Risk – All investment evaluations should begin by measuring risk, especially reputational
- Incorporate an appropriate margin of safety.
- Avoid dealing with people of questionable character.
- Insist upon proper compensation for risk assumed.
- Always beware of inflation and interest rate exposures.
- Avoid big mistakes; shun permanent capital loss.
- Objectivity and rationality require independence of thought.
- Remember that just because other people agree or disagree with you doesn’t make you right or wrong – the only thing that matters is the correctness of your analysis and judgment.
- Mimicking the herd invites regression to the mean (merely average performance).
- Develop into a lifelong self-learner through voracious reading; cultivate curiosity and strive to become a little wiser every day.
- More important than the will to win is the will to prepare.
- Develop fluency in mental models from the major academic disciplines.
- If you want to get smart, the question you have to keep asking is “why, why, why?”
Intellectual humility – Acknowledging what you don’t know is the dawning of wisdom
- Stay within a well-defined circle of competence.
- Identify and reconcile disconfirming evidence.
- Resist the craving for false precision, false certainties, etc.
- Above all, never fool yourself, and remember that you are the easiest person to fool.
- Determine value apart from price; progress apart from activity; wealth apart from size.
- It is better to remember the obvious than to grasp the esoteric.
- Be a business analyst, not a market, macroeconomic, or security analyst.
- Consider totality of risk and effect; look always at potential second order and higher level impacts.
- Think forwards and backwards – Invert, always invert.
Allocation – Proper allocation of capital is an investor’s number one job
- Remember that highest and best use is always measured by the next best use (opportunity cost).

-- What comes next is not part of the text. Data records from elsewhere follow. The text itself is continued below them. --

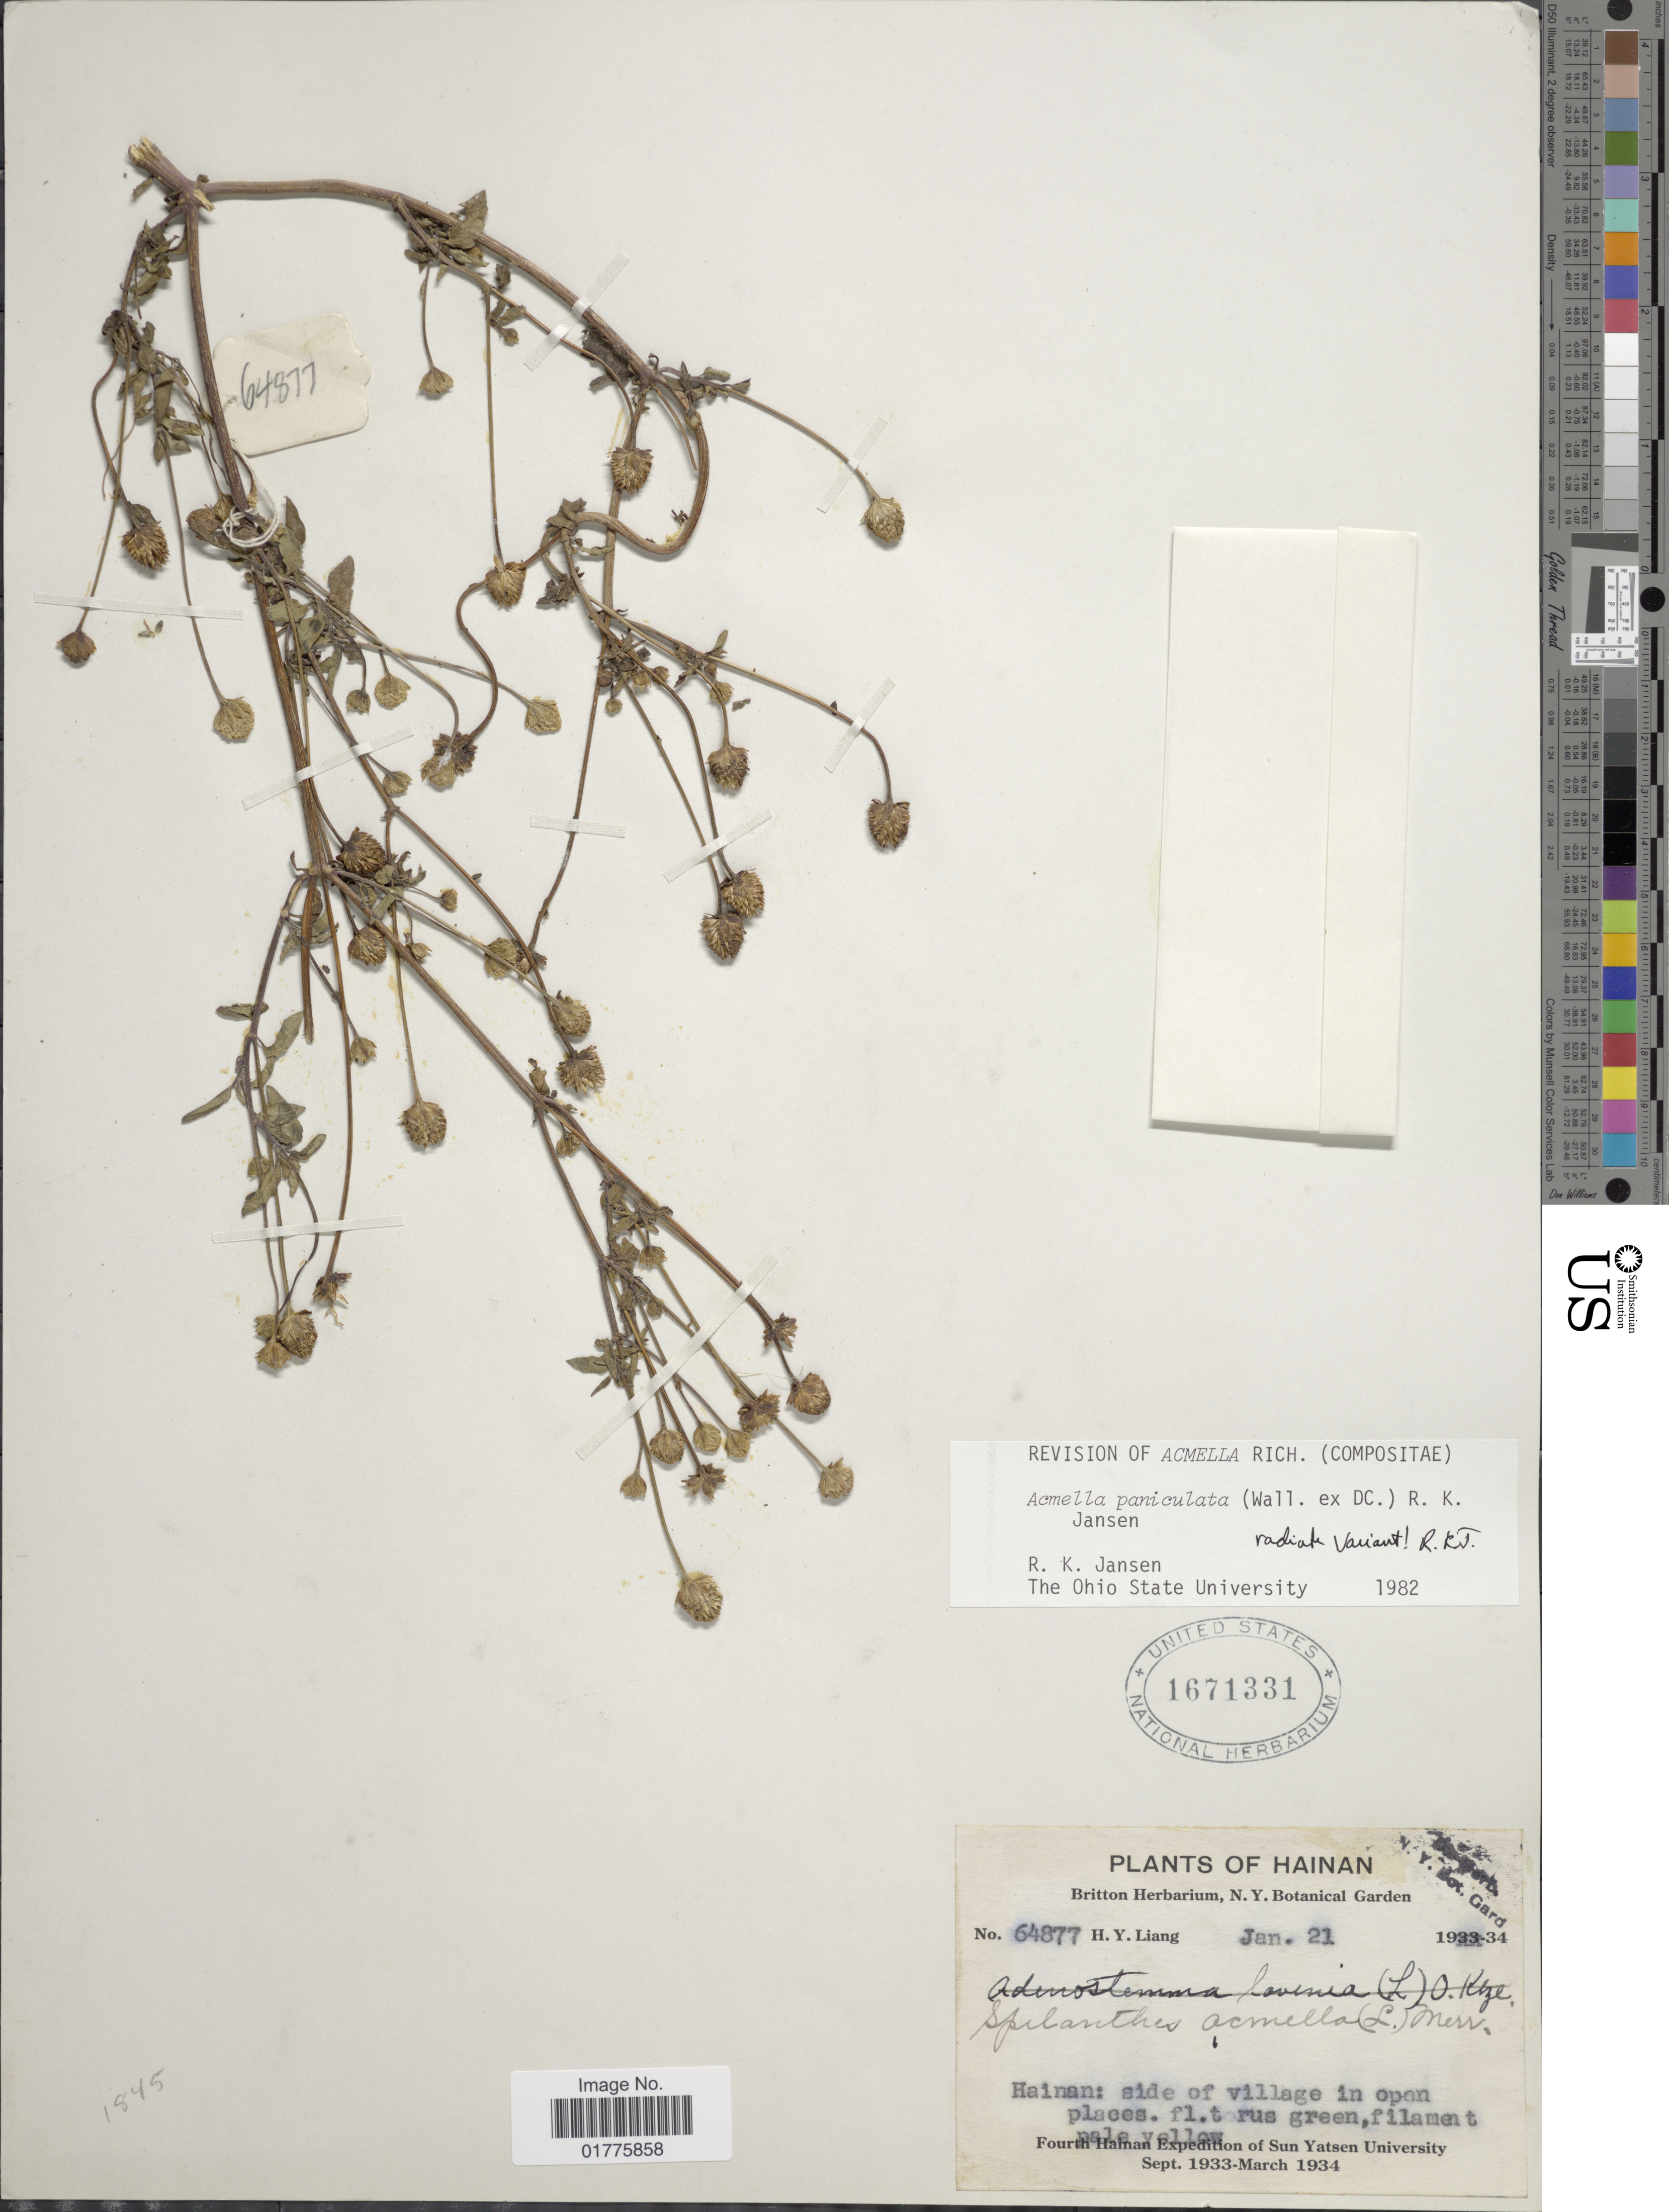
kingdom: Plantae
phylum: Tracheophyta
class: Magnoliopsida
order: Asterales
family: Asteraceae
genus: Acmella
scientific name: Acmella paniculata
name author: (Wall. ex DC.) R.K. Jansen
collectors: H. Y. Liang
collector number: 64877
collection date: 1934-01-21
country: China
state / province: Hainan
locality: Side of village in open places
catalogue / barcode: US 1671331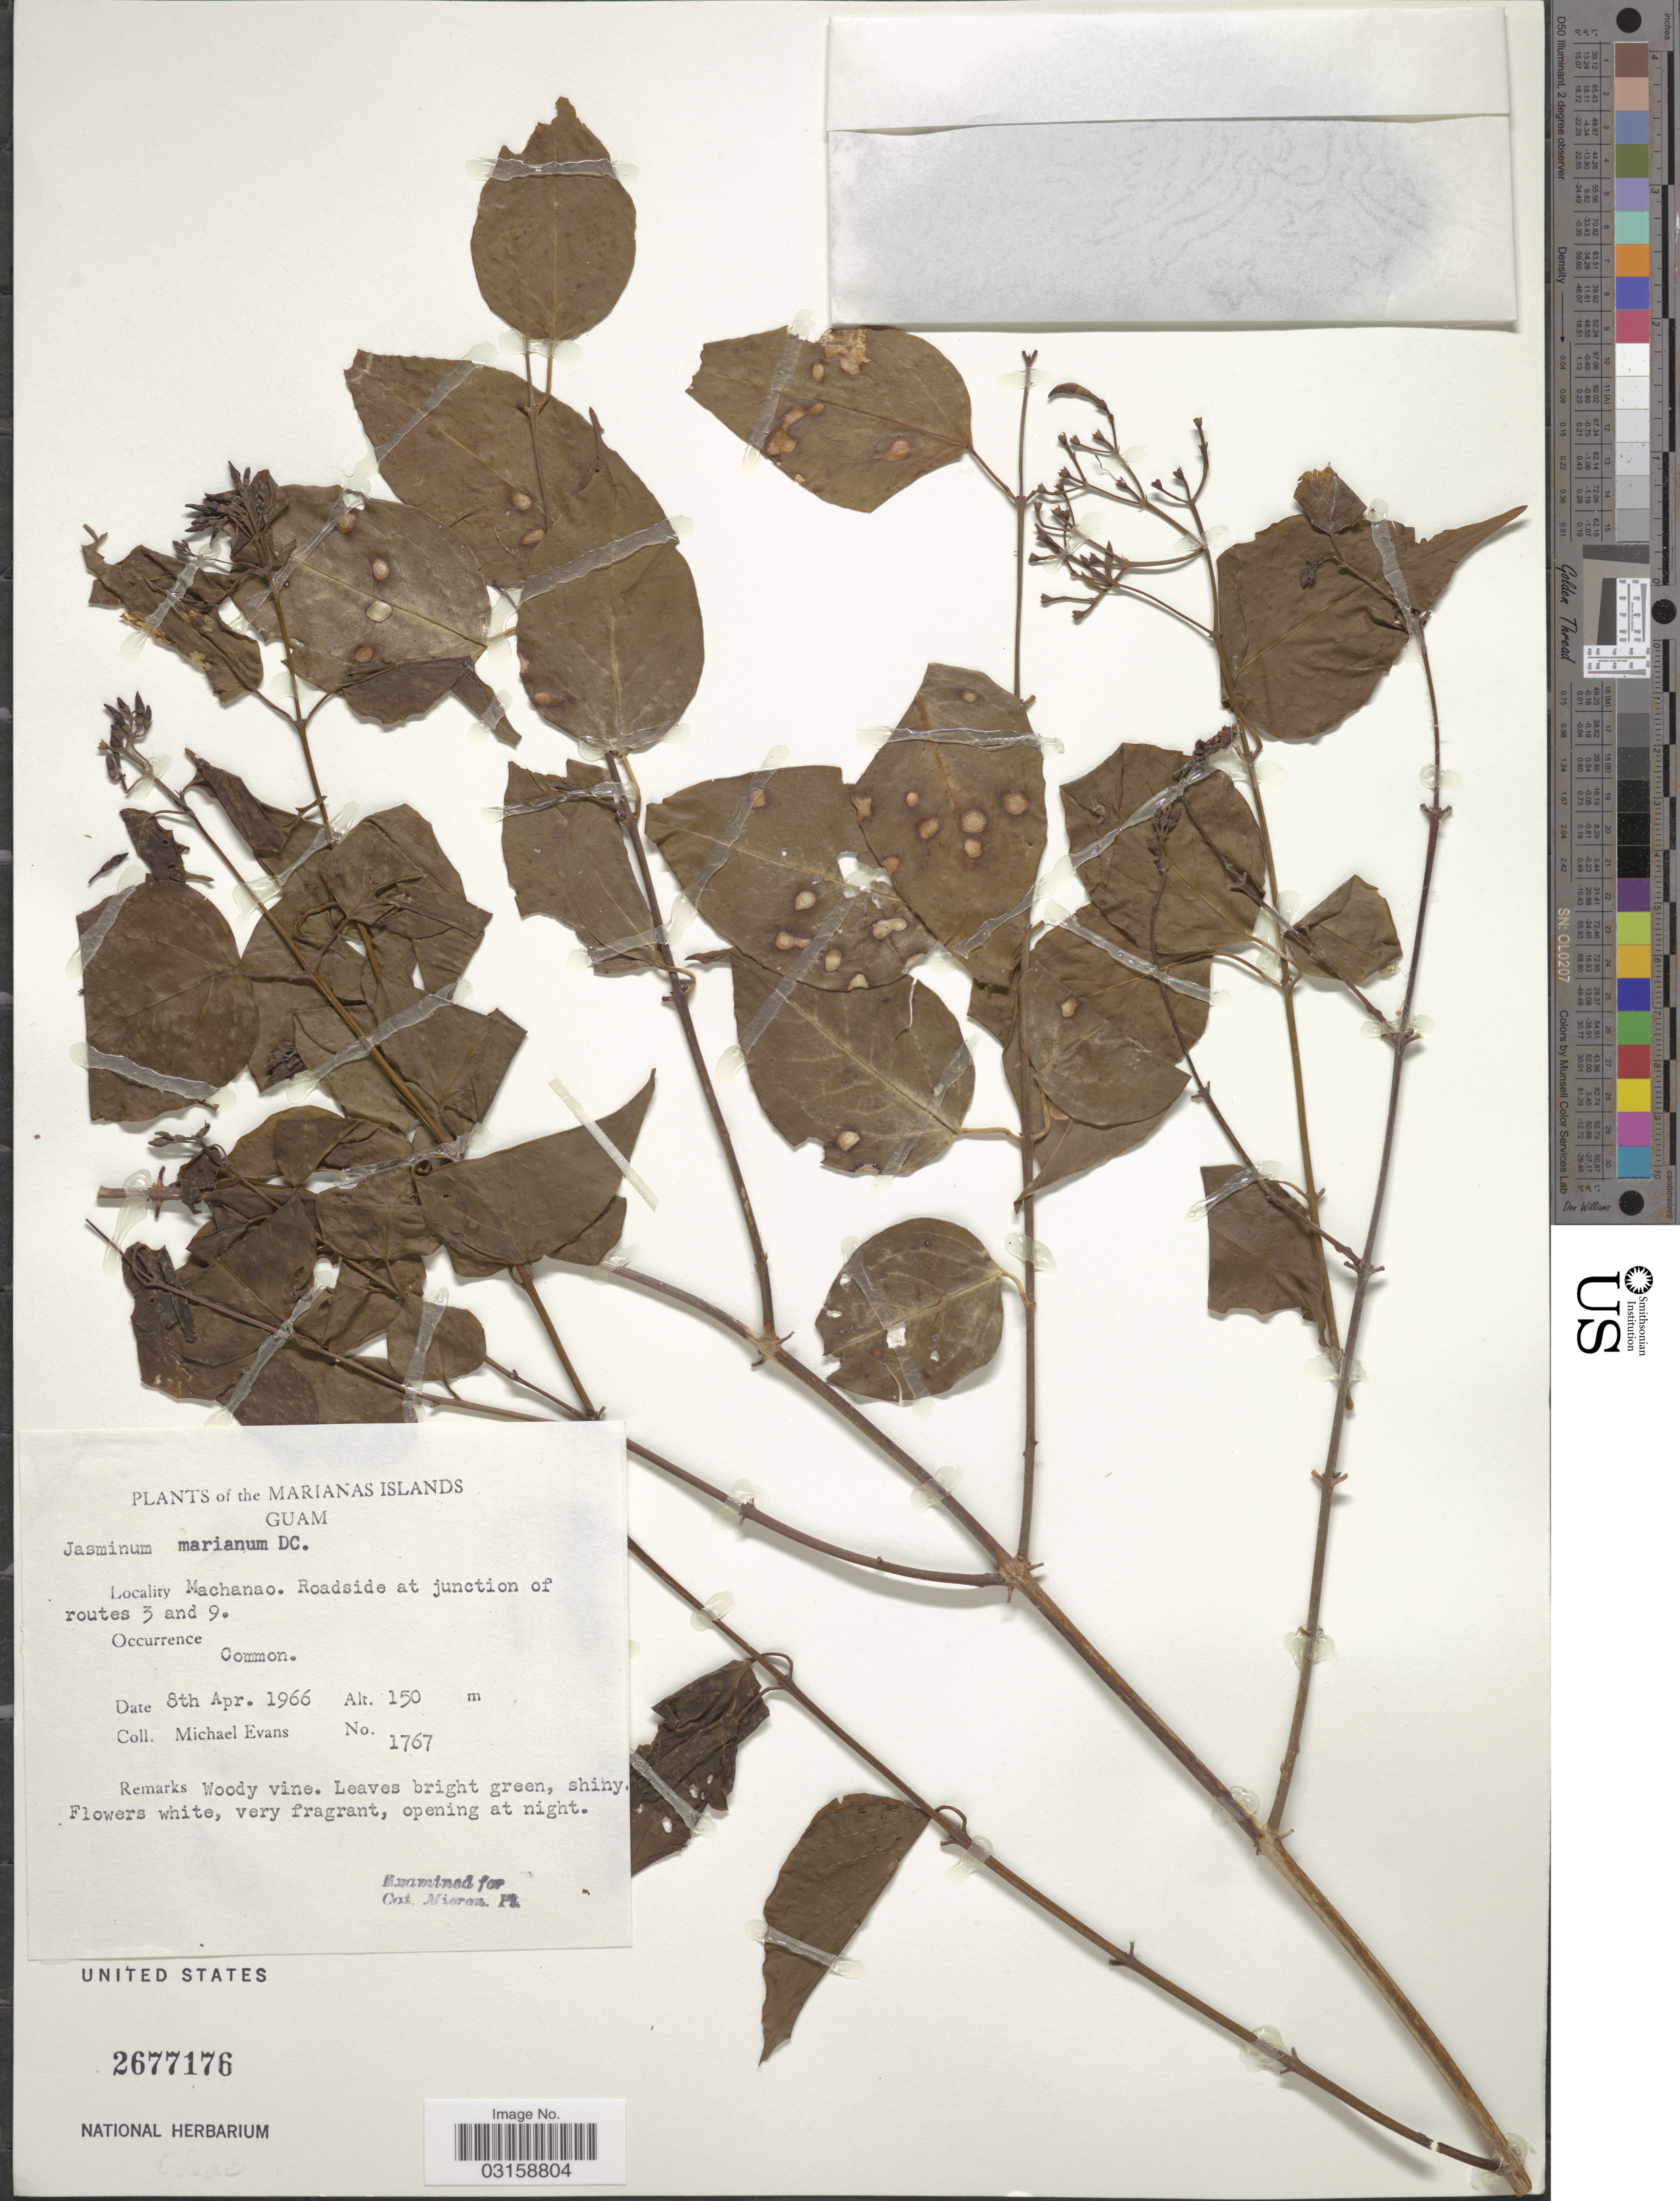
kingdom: Plantae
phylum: Tracheophyta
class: Magnoliopsida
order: Lamiales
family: Oleaceae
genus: Jasminum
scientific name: Jasminum marianum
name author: DC.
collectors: M. Evans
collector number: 1767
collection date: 1966-04-08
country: Guam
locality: Marianas Islands. Machanao. Roadside at junction of routes 3 and 9.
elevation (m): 150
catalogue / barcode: US 2677176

- Good ideas are rare – when the odds are greatly in your favor, bet (allocate) heavily.
- Don’t “fall in love” with an investment – be situation-dependent and opportunity-driven
- “Compound interest is the eighth wonder of the world” (Einstein); never interrupt it unnecessarily.
- Avoid unnecessary transactional taxes and frictional costs; never take action for its own sake.
- Be alert for the arrival of luck.
- Enjoy the process along with the proceeds, because the process is where you live.
- Be fearful when others are greedy, and greedy when others are fearful.
- Opportunity doesn’t come often, so seize it when it comes.
- Opportunity meeting the prepared mind; that’s the game.
Change – Live with change and accept unremovable complexity
- Recognize and adapt to the true nature of the world around you; don’t expect it to adapt to you.
- Continually challenge and willingly amend your “best-loved ideas”.
- Recognize reality even when you don’t like it – especially when you don’t like it.
- Remember that reputation and integrity are your most valuable assets – and can be lost in a heartbeat.
- Guard against the effects of hubris (arrogance) and boredom.
- Don’t overlook the obvious by drowning in minutiae (the small details).
- Be careful to exclude unneeded information or slop: “A small leak can sink a great ship”.
- Face your big troubles; don’t sweep them under the rug.
In the end, it comes down to Charlie’s most basic guiding principles, his fundamental philosophy of life: Preparation. Discipline. Patience. Decisiveness.